My six-and-a-half-year-old daughter has been losing a lot of hair. Should I be concerned?


There are a few questions I would want answered before I begin to tackle this question. Firstly, is your daughter generally well and how long has this been going on? Is the hair loss in one particular area leaving a bald spot or is it patchy? Has your child recently been ill? Sometimes that can tip the balance of the hair cycle. These questions are part of a history your doctor will want to take in investigating possible causes of hair loss. 

I spoke with one of my consulting dermatologists, Dr. Fred Weksberg of the Centre for Cosmetic Dermatology in Toronto, who agrees that it is important to try and establish a diagnosis. Some causes can be self-limiting, meaning that they recover on their own. An example of this would be a condition called Telogen Effluvium. This can happen after a period of stress such as a high fever. An acute viral illness or a bacterial illness can result in hair loss. 

Hair loss can also be a sign of a nutritional deficiency such as iron deficiency anemia. Zinc deficiency and biotin deficiency can also contribute to hair loss. Overall, nutritional deficiencies are fairly rare as a cause of hair loss. Other medical conditions that can lead to hair loss include an under-active thyroid. Your doctor could decide if blood work is needed to rule out these medical conditions. 
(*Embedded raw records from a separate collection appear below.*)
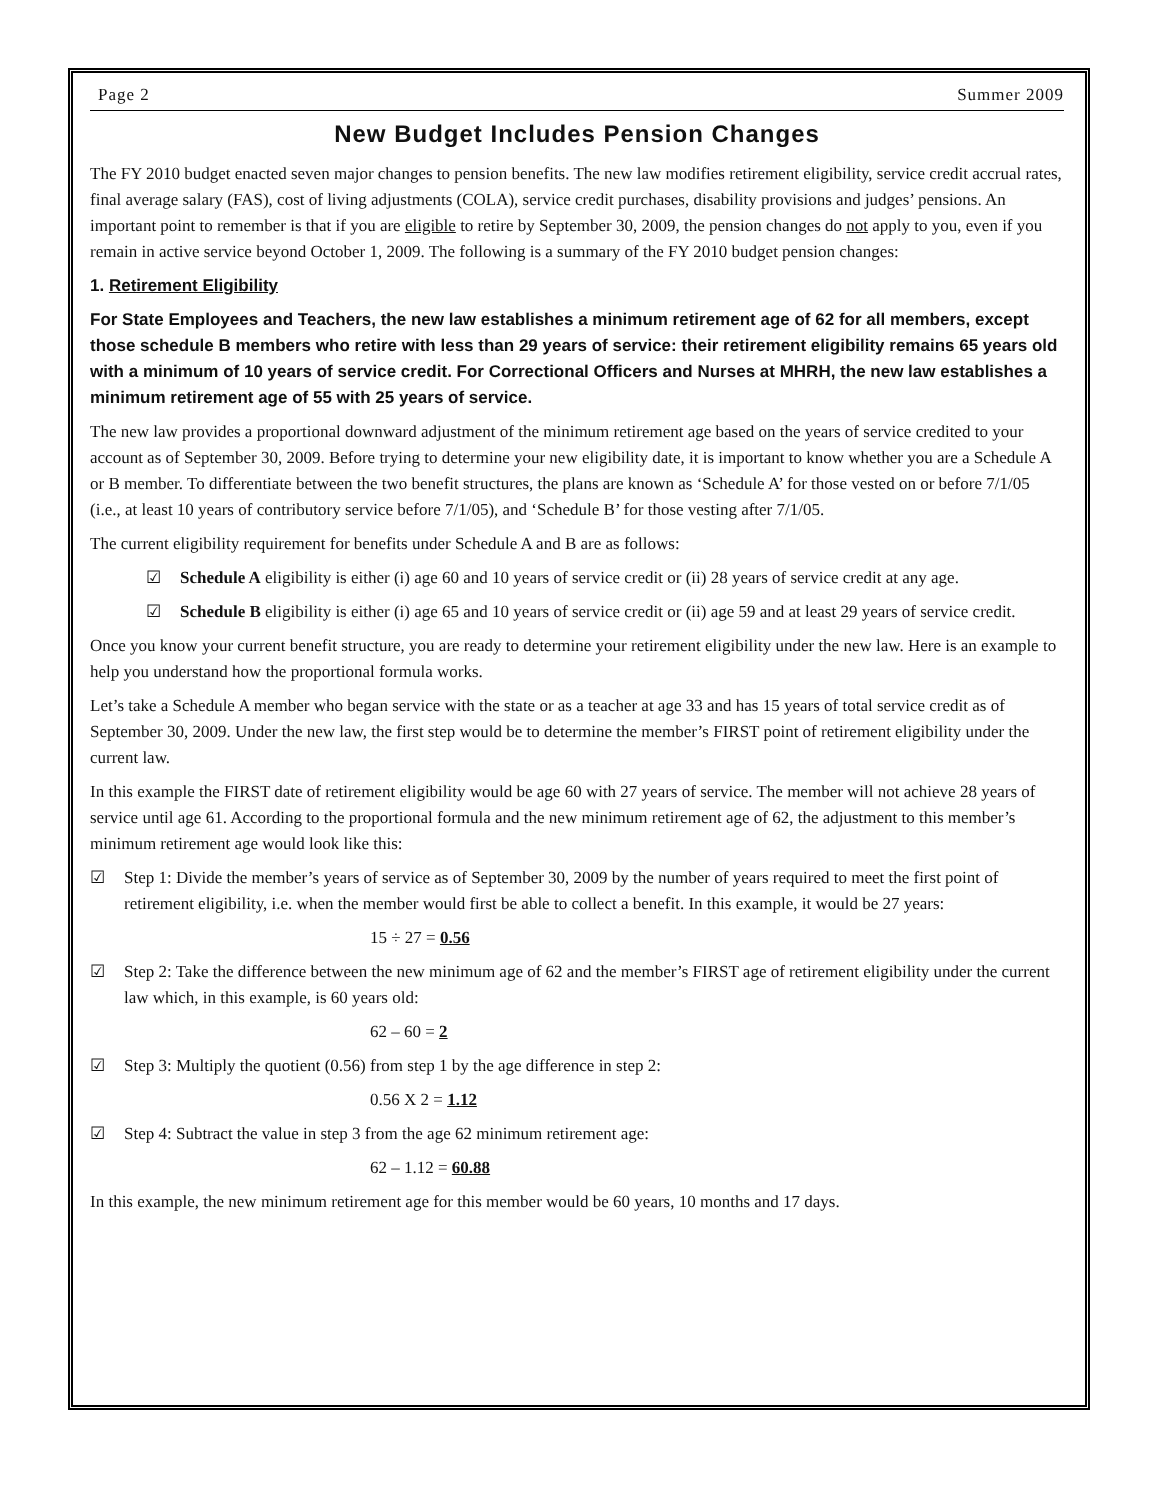Page 2 Summer 2009
New Budget Includes Pension Changes
The FY 2010 budget enacted seven major changes to pension benefits. The new law modifies retirement eligibility, service credit accrual rates, final average salary (FAS), cost of living adjustments (COLA), service credit purchases, disability provisions and judges’ pensions. An important point to remember is that if you are eligible to retire by September 30, 2009, the pension changes do not apply to you, even if you remain in active service beyond October 1, 2009. The following is a summary of the FY 2010 budget pension changes:
1. Retirement Eligibility
For State Employees and Teachers, the new law establishes a minimum retirement age of 62 for all members, except those schedule B members who retire with less than 29 years of service: their retirement eligibility remains 65 years old with a minimum of 10 years of service credit. For Correctional Officers and Nurses at MHRH, the new law establishes a minimum retirement age of 55 with 25 years of service.
The new law provides a proportional downward adjustment of the minimum retirement age based on the years of service credited to your account as of September 30, 2009. Before trying to determine your new eligibility date, it is important to know whether you are a Schedule A or B member. To differentiate between the two benefit structures, the plans are known as ‘Schedule A’ for those vested on or before 7/1/05 (i.e., at least 10 years of contributory service before 7/1/05), and ‘Schedule B’ for those vesting after 7/1/05.
The current eligibility requirement for benefits under Schedule A and B are as follows:
☑ Schedule A eligibility is either (i) age 60 and 10 years of service credit or (ii) 28 years of service credit at any age.
☑ Schedule B eligibility is either (i) age 65 and 10 years of service credit or (ii) age 59 and at least 29 years of service credit.
Once you know your current benefit structure, you are ready to determine your retirement eligibility under the new law. Here is an example to help you understand how the proportional formula works.
Let’s take a Schedule A member who began service with the state or as a teacher at age 33 and has 15 years of total service credit as of September 30, 2009. Under the new law, the first step would be to determine the member’s FIRST point of retirement eligibility under the current law.
In this example the FIRST date of retirement eligibility would be age 60 with 27 years of service. The member will not achieve 28 years of service until age 61. According to the proportional formula and the new minimum retirement age of 62, the adjustment to this member’s minimum retirement age would look like this:
☑ Step 1: Divide the member’s years of service as of September 30, 2009 by the number of years required to meet the first point of retirement eligibility, i.e. when the member would first be able to collect a benefit. In this example, it would be 27 years:
15 ÷ 27 = 0.56
☑ Step 2: Take the difference between the new minimum age of 62 and the member’s FIRST age of retirement eligibility under the current law which, in this example, is 60 years old:
62 – 60 = 2
☑ Step 3: Multiply the quotient (0.56) from step 1 by the age difference in step 2:
0.56 X 2 = 1.12
☑ Step 4: Subtract the value in step 3 from the age 62 minimum retirement age:
62 – 1.12 = 60.88
In this example, the new minimum retirement age for this member would be 60 years, 10 months and 17 days.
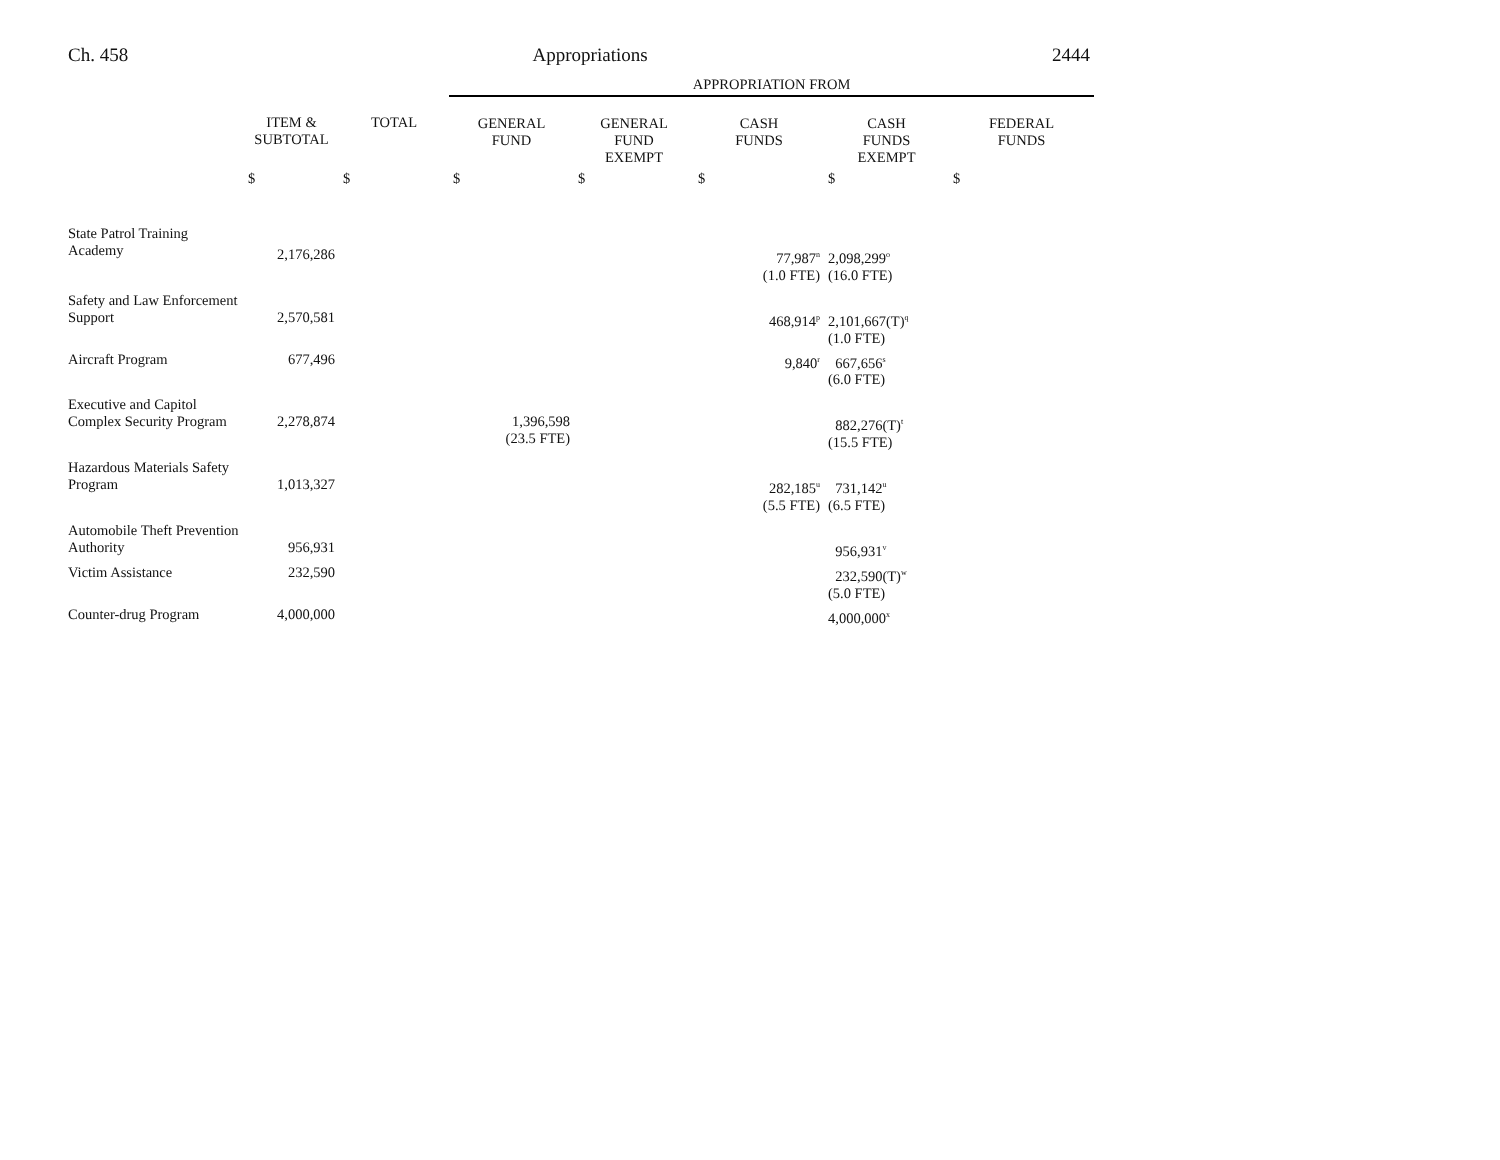Ch. 458 Appropriations 2444
| | | | APPROPRIATION FROM | | | | |
| | ITEM & SUBTOTAL | TOTAL | GENERAL FUND | GENERAL FUND EXEMPT | CASH FUNDS | CASH FUNDS EXEMPT | FEDERAL FUNDS |
| | $ | $ | $ | $ | $ | $ | $ |
| State Patrol Training Academy | 2,176,286 | | | | 77,987<sup>n</sup> (1.0 FTE) | 2,098,299<sup>o</sup> (16.0 FTE) | |
| Safety and Law Enforcement Support | 2,570,581 | | | | 468,914<sup>p</sup> | 2,101,667(T)<sup>q</sup> (1.0 FTE) | |
| Aircraft Program | 677,496 | | | | 9,840<sup>r</sup> | 667,656<sup>s</sup> (6.0 FTE) | |
| Executive and Capitol Complex Security Program | 2,278,874 | | 1,396,598 (23.5 FTE) | | | 882,276(T)<sup>t</sup> (15.5 FTE) | |
| Hazardous Materials Safety Program | 1,013,327 | | | | 282,185<sup>u</sup> (5.5 FTE) | 731,142<sup>u</sup> (6.5 FTE) | |
| Automobile Theft Prevention Authority | 956,931 | | | | | 956,931<sup>v</sup> | |
| Victim Assistance | 232,590 | | | | | 232,590(T)<sup>w</sup> (5.0 FTE) | |
| Counter-drug Program | 4,000,000 | | | | | 4,000,000<sup>x</sup> | |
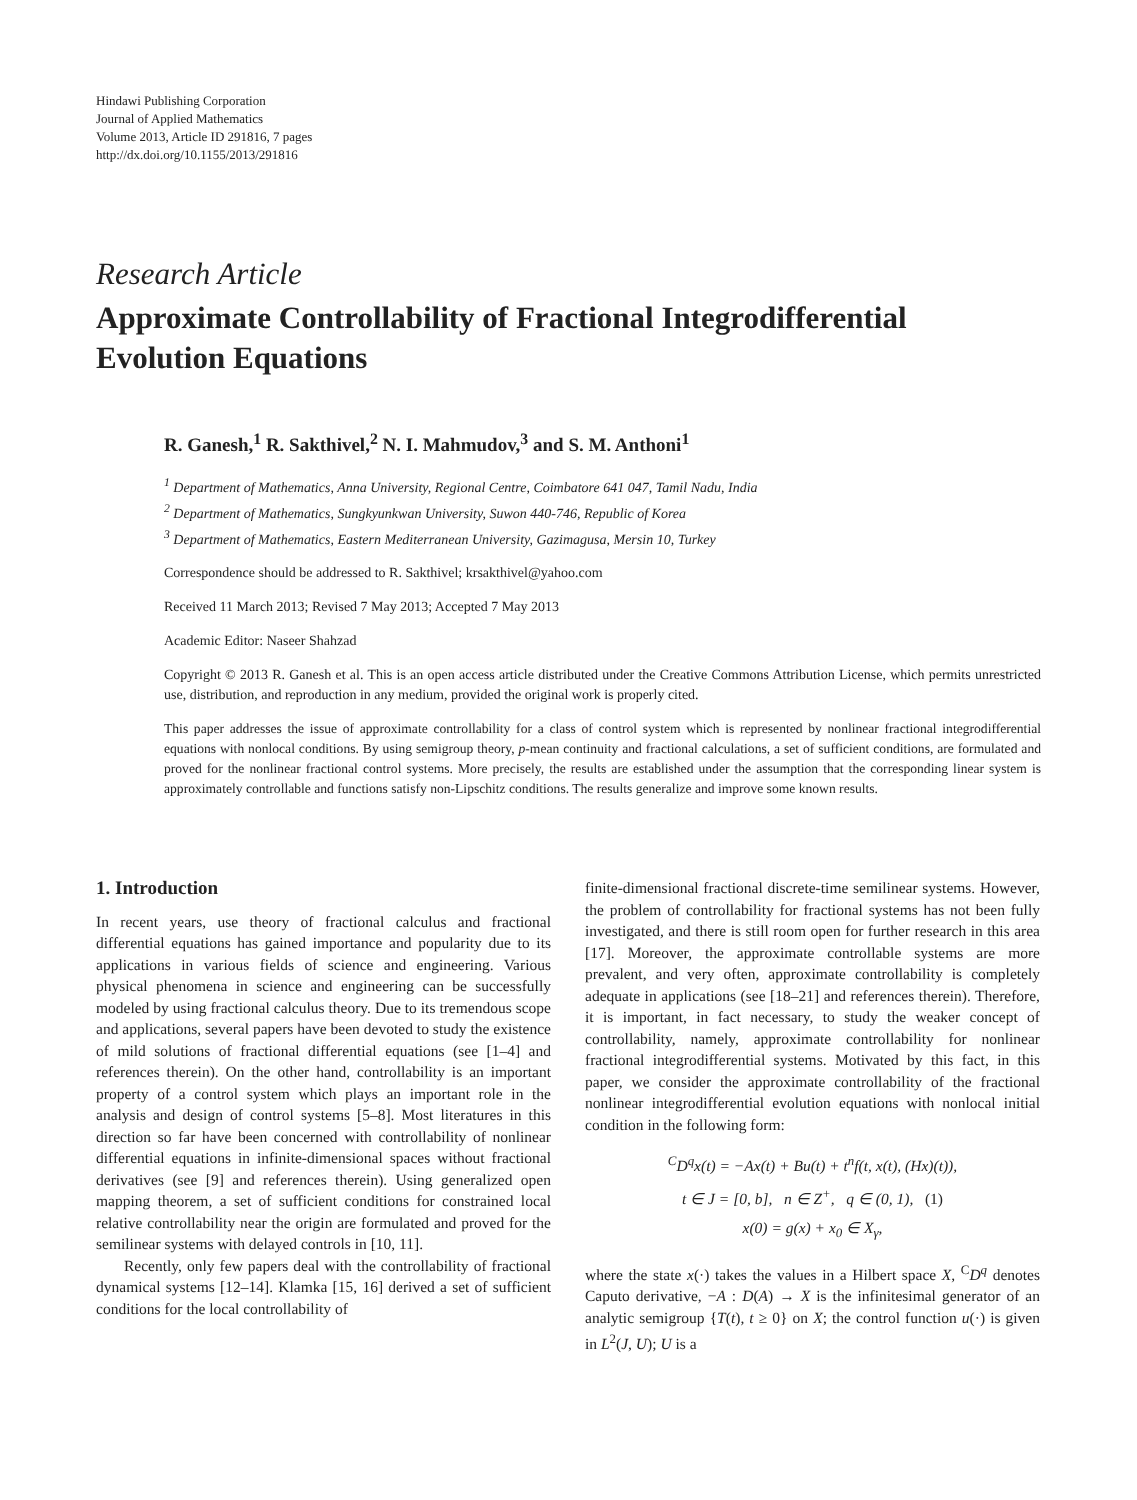Hindawi Publishing Corporation
Journal of Applied Mathematics
Volume 2013, Article ID 291816, 7 pages
http://dx.doi.org/10.1155/2013/291816
Research Article
Approximate Controllability of Fractional Integrodifferential Evolution Equations
R. Ganesh,<sup>1</sup> R. Sakthivel,<sup>2</sup> N. I. Mahmudov,<sup>3</sup> and S. M. Anthoni<sup>1</sup>
<sup>1</sup> Department of Mathematics, Anna University, Regional Centre, Coimbatore 641 047, Tamil Nadu, India
<sup>2</sup> Department of Mathematics, Sungkyunkwan University, Suwon 440-746, Republic of Korea
<sup>3</sup> Department of Mathematics, Eastern Mediterranean University, Gazimagusa, Mersin 10, Turkey
Correspondence should be addressed to R. Sakthivel; krsakthivel@yahoo.com
Received 11 March 2013; Revised 7 May 2013; Accepted 7 May 2013
Academic Editor: Naseer Shahzad
Copyright © 2013 R. Ganesh et al. This is an open access article distributed under the Creative Commons Attribution License, which permits unrestricted use, distribution, and reproduction in any medium, provided the original work is properly cited.
This paper addresses the issue of approximate controllability for a class of control system which is represented by nonlinear fractional integrodifferential equations with nonlocal conditions. By using semigroup theory, p-mean continuity and fractional calculations, a set of sufficient conditions, are formulated and proved for the nonlinear fractional control systems. More precisely, the results are established under the assumption that the corresponding linear system is approximately controllable and functions satisfy non-Lipschitz conditions. The results generalize and improve some known results.
1. Introduction
In recent years, use theory of fractional calculus and fractional differential equations has gained importance and popularity due to its applications in various fields of science and engineering. Various physical phenomena in science and engineering can be successfully modeled by using fractional calculus theory. Due to its tremendous scope and applications, several papers have been devoted to study the existence of mild solutions of fractional differential equations (see [1–4] and references therein). On the other hand, controllability is an important property of a control system which plays an important role in the analysis and design of control systems [5–8]. Most literatures in this direction so far have been concerned with controllability of nonlinear differential equations in infinite-dimensional spaces without fractional derivatives (see [9] and references therein). Using generalized open mapping theorem, a set of sufficient conditions for constrained local relative controllability near the origin are formulated and proved for the semilinear systems with delayed controls in [10, 11].
Recently, only few papers deal with the controllability of fractional dynamical systems [12–14]. Klamka [15, 16] derived a set of sufficient conditions for the local controllability of
finite-dimensional fractional discrete-time semilinear systems. However, the problem of controllability for fractional systems has not been fully investigated, and there is still room open for further research in this area [17]. Moreover, the approximate controllable systems are more prevalent, and very often, approximate controllability is completely adequate in applications (see [18–21] and references therein). Therefore, it is important, in fact necessary, to study the weaker concept of controllability, namely, approximate controllability for nonlinear fractional integrodifferential systems. Motivated by this fact, in this paper, we consider the approximate controllability of the fractional nonlinear integrodifferential evolution equations with nonlocal initial condition in the following form:
<sup>C</sup>D<sup>q</sup>x(t) = −Ax(t) + Bu(t) + t<sup>n</sup>f(t, x(t), (Hx)(t)),
t ∈ J = [0, b], n ∈ Z<sup>+</sup>, q ∈ (0, 1), (1)
x(0) = g(x) + x<sub>0</sub> ∈ X<sub>γ</sub>,
where the state x(·) takes the values in a Hilbert space X, <sup>C</sup>D<sup>q</sup> denotes Caputo derivative, −A : D(A) → X is the infinitesimal generator of an analytic semigroup {T(t), t ≥ 0} on X; the control function u(·) is given in L<sup>2</sup>(J, U); U is a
On occasion, alopecia, the medical word for hair loss, can be a sign of something more serious. Other possible causes include tinea capitis, traction alopecia, alopecia areata and trichotillomania:

  • Tinea capitis, or ringworm of the scalp, is caused by a fungus that, if undiagnosed and untreated, can cause progressive hair loss which may not be totally reversible. It can also be contagious, so it’s important not to share objects like hats or pillow cases.
  • Traction alopecia results from a ponytail or braid being too tight. If prolonged, the hair loss can be permanent.
  • Alopecia areata presents as a bald spot. It is thought that in this condition the immune system attacks its own hair follicles. This may be self-limited and go away on its own. In some children the hair loss can be extensive and prolonged and this can impact a child’s self esteem.
  • Trichotillomania is a psychiatric condition in which children or adults pull out their own hair. Given your concern, I would recommend you see your health care provider to determine if a referral to a dermatologist is needed.

Given your concern, I would recommend you see your health care provider to determine if a referral to a dermatologist is needed.